*** Opening Exercise data ***
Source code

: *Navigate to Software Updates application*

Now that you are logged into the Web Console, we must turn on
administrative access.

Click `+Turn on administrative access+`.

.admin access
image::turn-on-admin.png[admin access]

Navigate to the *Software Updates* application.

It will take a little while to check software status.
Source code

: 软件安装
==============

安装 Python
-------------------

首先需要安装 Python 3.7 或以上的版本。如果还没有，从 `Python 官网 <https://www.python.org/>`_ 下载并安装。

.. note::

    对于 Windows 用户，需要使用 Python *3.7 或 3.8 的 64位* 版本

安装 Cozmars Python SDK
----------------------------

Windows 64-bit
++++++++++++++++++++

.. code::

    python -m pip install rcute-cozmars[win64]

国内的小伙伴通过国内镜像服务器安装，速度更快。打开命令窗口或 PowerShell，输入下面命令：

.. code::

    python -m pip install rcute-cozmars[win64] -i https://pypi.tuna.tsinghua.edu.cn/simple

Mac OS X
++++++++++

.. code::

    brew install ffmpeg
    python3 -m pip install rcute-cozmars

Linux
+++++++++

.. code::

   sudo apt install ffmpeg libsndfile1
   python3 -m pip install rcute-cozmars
*** Closing Exercise data ***
*** Opening Exercise data ***
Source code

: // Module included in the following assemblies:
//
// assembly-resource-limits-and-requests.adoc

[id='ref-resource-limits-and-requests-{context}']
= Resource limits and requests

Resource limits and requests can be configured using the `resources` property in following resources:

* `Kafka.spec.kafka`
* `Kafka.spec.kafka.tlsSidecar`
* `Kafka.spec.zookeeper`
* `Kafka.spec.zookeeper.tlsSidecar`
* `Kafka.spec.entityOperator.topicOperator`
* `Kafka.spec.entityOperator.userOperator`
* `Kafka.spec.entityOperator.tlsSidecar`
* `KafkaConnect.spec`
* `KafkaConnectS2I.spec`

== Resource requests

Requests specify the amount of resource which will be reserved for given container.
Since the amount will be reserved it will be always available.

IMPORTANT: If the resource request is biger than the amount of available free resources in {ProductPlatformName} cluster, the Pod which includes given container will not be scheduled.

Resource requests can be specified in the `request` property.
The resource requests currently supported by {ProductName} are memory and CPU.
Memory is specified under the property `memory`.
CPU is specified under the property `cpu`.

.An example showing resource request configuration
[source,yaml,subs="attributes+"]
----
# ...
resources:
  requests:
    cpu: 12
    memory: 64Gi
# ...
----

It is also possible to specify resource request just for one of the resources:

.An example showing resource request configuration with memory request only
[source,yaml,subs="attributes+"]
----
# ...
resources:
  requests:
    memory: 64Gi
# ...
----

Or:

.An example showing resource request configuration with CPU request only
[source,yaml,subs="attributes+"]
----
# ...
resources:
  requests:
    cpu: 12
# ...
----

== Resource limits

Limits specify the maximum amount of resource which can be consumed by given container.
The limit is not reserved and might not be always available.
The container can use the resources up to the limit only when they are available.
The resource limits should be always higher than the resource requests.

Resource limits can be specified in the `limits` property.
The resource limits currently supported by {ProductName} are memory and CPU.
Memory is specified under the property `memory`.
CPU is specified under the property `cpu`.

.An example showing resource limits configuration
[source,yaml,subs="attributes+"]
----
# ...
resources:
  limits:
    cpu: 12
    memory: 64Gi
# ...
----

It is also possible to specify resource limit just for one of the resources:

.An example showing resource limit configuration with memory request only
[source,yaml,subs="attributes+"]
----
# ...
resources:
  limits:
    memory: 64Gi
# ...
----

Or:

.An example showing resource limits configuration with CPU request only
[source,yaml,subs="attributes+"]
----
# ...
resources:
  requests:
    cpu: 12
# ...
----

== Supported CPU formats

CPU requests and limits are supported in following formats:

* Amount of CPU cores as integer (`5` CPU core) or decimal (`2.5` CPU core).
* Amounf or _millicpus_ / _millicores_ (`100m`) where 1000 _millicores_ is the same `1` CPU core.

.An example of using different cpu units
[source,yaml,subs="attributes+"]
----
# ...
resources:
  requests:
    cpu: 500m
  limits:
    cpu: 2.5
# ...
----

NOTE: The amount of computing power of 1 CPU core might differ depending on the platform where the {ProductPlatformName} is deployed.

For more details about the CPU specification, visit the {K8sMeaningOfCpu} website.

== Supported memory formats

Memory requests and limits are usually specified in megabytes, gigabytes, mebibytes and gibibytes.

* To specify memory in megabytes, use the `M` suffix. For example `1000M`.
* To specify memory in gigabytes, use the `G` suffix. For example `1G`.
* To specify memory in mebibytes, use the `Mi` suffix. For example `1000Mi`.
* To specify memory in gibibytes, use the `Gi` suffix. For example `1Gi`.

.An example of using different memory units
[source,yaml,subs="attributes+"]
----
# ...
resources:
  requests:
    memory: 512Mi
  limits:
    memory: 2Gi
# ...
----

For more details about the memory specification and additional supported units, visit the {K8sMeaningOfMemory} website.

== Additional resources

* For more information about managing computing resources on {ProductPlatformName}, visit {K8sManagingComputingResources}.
*** Closing Exercise data ***
▶ [Activity]: What number of lines in the records hold the word "ffmpeg"? Reply with that number alone.

▶ [Answer box]: 2